A sample of a hydrate of barium chloride weighing 61 g was heated until all the water of hydration was removed. The dried sample weighed 52 g. The formula of the hydrated salt is: (atomic mass, Ba = 137 amu, Cl = 35.5 amu)

The sample of the hydrate of barium chloride weighs 61 g. After heating, the dried sample, which is anhydrous barium chloride, weighs 52 g. The difference in mass is due to the removal of water. So, the mass of water removed is 61 g minus 52 g, which equals 9 g.

Now, we need to find the molar mass of anhydrous barium chloride, BaCl₂. The atomic mass of barium (Ba) is 137 amu, and chlorine (Cl) is 35.5 amu. Since there are two chlorine atoms, the molar mass of BaCl₂ is calculated as follows: 137 + 2 × 35.5 = 137 + 71 = 208 g/mol.

The mass of anhydrous BaCl₂ is 52 g. To find the number of moles, we use the formula: moles = mass / molar mass. So, moles of BaCl₂ = 52 g / 208 g/mol. Simplifying this fraction: 52 ÷ 208 = 52/208. Dividing both numerator and denominator by 52 gives 1/4, or 0.25 moles. Alternatively, 52 ÷ 208 = 0.25 moles.

The mass of water removed is 9 g. The molar mass of water (H₂O) is 18 g/mol (since hydrogen is 1 amu and oxygen is 16 amu, so 2 × 1 + 16 = 18 g/mol). Moles of water = mass / molar mass = 9 g / 18 g/mol = 0.5 moles.
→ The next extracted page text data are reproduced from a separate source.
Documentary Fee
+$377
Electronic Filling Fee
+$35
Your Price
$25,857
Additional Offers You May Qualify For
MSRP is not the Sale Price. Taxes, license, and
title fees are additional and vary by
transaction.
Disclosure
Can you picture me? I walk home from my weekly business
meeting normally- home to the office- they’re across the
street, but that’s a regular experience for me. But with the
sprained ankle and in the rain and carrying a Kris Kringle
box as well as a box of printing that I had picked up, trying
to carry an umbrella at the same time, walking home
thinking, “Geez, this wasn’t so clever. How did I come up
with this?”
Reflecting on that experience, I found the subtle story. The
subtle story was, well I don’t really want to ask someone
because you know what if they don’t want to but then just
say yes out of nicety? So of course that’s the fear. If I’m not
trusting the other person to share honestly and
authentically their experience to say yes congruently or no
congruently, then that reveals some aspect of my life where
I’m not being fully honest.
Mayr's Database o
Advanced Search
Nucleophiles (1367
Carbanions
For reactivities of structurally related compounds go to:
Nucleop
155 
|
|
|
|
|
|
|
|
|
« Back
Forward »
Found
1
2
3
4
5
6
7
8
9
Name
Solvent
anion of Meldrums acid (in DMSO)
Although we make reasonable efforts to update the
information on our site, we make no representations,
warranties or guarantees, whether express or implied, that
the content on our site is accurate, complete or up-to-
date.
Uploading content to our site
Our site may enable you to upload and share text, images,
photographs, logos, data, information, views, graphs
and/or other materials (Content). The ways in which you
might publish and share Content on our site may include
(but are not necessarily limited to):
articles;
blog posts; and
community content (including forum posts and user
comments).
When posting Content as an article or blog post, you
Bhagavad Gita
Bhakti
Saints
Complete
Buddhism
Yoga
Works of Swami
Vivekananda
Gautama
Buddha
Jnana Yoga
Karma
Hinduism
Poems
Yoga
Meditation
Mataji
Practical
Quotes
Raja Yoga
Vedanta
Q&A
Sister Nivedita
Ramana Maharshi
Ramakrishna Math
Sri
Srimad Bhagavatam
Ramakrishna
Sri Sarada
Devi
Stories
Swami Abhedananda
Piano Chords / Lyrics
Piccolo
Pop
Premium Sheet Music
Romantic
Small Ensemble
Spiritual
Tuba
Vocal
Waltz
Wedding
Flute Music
We now have 0.25 moles of BaCl₂ and 0.5 moles of water. To find the ratio of water to BaCl₂, we divide the moles of water by the moles of BaCl₂: 0.5 / 0.25 = 2. This means there are 2 moles of water for every mole of BaCl₂.

Therefore, the formula of the hydrated salt is BaCl₂ · 2H₂O.

Alternatively, we can verify using the proportion method. Let the hydrate be BaCl₂ · nH₂O, where n is the number of water molecules. The molar mass of the hydrate is 208 + n × 18 g/mol. The mass ratio of BaCl₂ to the hydrate is 52 g / 61 g. This should equal the ratio of the molar mass of BaCl₂ to the molar mass of the hydrate: 208 / (208 + 18n) = 52 / 61.

Cross-multiplying: 208 × 61 = 52 × (208 + 18n). Calculating left side: 208 × 61 = 208 × 60 + 208 × 1 = 12480 + 208 = 12688. Right side: 52 × 208 = 52 × 200 + 52 × 8 = 10400 + 416 = 10816, and 52 × 18n = 936n. So, 12688 = 10816 + 936n.

Rearranging: 12688 - 10816 = 936n → 1872 = 936n. Solving for n: n = 1872 / 936. Simplifying: divide numerator and denominator by 936, 1872 ÷ 936 = 2. So, n = 2.

This confirms that the hydrate is BaCl₂ · 2H₂O.

Comparing with the options: A is BaCl₂ · H₂O, B is BaCl₂ · 3H₂O, C is BaCl₂ · 4H₂O, D is BaCl₂ · 2H₂O. Hence, the correct answer is Option D.